Jean : J’avoue qu’au début de mon mandat, j’ai été secoué face à la maladie. Nous avons été accompagnés par la Ligue contre le Cancer pour faire face. A l’Arsenal, une personne sur deux a été exposée à l’amiante et certains services plus que d’autres. J’ai fait les mêmes tâches que certains de mes collègues, dans les mêmes lieux, et je n’ai rien eu alors que certains d’entre eux ont développé des maladies. C’est la loterie. Mais on trouve du sens aussi dans ce mandat. On aide des familles avoir gain de cause, à obtenir des indemnisations. Et puis, notre action oblige les entreprises à mettre en place des plans de prévention. La complexité réside aussi dans l’évolution des lois et de comprendre les différentes instances qui interviennent dans le traitement d’un dossier.

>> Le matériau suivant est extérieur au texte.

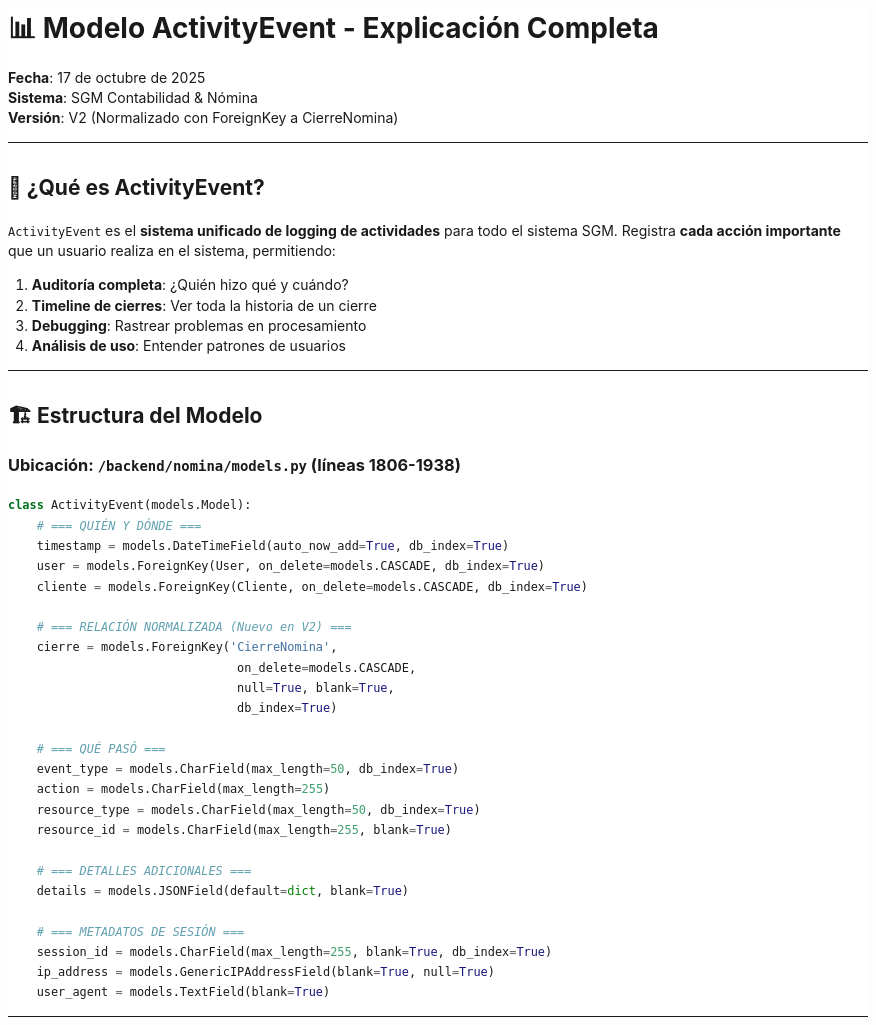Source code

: # 📊 Modelo ActivityEvent - Explicación Completa

**Fecha**: 17 de octubre de 2025  
**Sistema**: SGM Contabilidad & Nómina  
**Versión**: V2 (Normalizado con ForeignKey a CierreNomina)

---

## 🎯 ¿Qué es ActivityEvent?

`ActivityEvent` es el **sistema unificado de logging de actividades** para todo el sistema SGM. Registra **cada acción importante** que un usuario realiza en el sistema, permitiendo:

1. **Auditoría completa**: ¿Quién hizo qué y cuándo?
2. **Timeline de cierres**: Ver toda la historia de un cierre
3. **Debugging**: Rastrear problemas en procesamiento
4. **Análisis de uso**: Entender patrones de usuarios

---

## 🏗️ Estructura del Modelo

### **Ubicación**: `/backend/nomina/models.py` (líneas 1806-1938)

```python
class ActivityEvent(models.Model):
    # === QUIÉN Y DÓNDE ===
    timestamp = models.DateTimeField(auto_now_add=True, db_index=True)
    user = models.ForeignKey(User, on_delete=models.CASCADE, db_index=True)
    cliente = models.ForeignKey(Cliente, on_delete=models.CASCADE, db_index=True)
    
    # === RELACIÓN NORMALIZADA (Nuevo en V2) ===
    cierre = models.ForeignKey('CierreNomina', 
                                on_delete=models.CASCADE, 
                                null=True, blank=True, 
                                db_index=True)
    
    # === QUÉ PASÓ ===
    event_type = models.CharField(max_length=50, db_index=True)
    action = models.CharField(max_length=255)
    resource_type = models.CharField(max_length=50, db_index=True)
    resource_id = models.CharField(max_length=255, blank=True)
    
    # === DETALLES ADICIONALES ===
    details = models.JSONField(default=dict, blank=True)
    
    # === METADATOS DE SESIÓN ===
    session_id = models.CharField(max_length=255, blank=True, db_index=True)
    ip_address = models.GenericIPAddressField(blank=True, null=True)
    user_agent = models.TextField(blank=True)
```

---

Philippe : Pour ma part, en une année, j’ai perdu trois copains. Il y a moins de déclarations concernant l’apparition de plaques pleurales mais plus de déclarations de mésothéliome qui provoquent des cancers du poumon, du péricarde ou du larynx. Ce sont des maladies qui peuvent se déclarer 30 ans après la première exposition. On estime que l’exposition à l’amiante provoquera 100 000 morts en France.

L’extension du préjudice d’anxiété va certainement augmenter les demandes ?

Jean : Oui, nous avons constaté une hausse des fréquentations. En 2019, l’Addeva a reçu 762 personnes. Elle compte 1450 adhérents avec une majorité d’adhérents qui viennent du secteur privé. Je pense que certains secteurs professionnels sont mal suivis et les salariés ne font pas les démarches d’indemnisation auxquelles ils pourraient prétendre. Je pense notamment aux garagistes qui soufflaient dans les garnitures de frein. Il reste donc encore du travail. Mais il y a des avancées avec récemment une nouvelle extension du préjudice d’anxiété aux salariés exposés à d’autres toxiques que l’amiante.

Philippe : Oui, le but est que les dégâts liés à l'amiante ne se reproduisent plus et cela passe par l'amélioration des conditions de travail.

Merci à tous les deux pour votre engagement.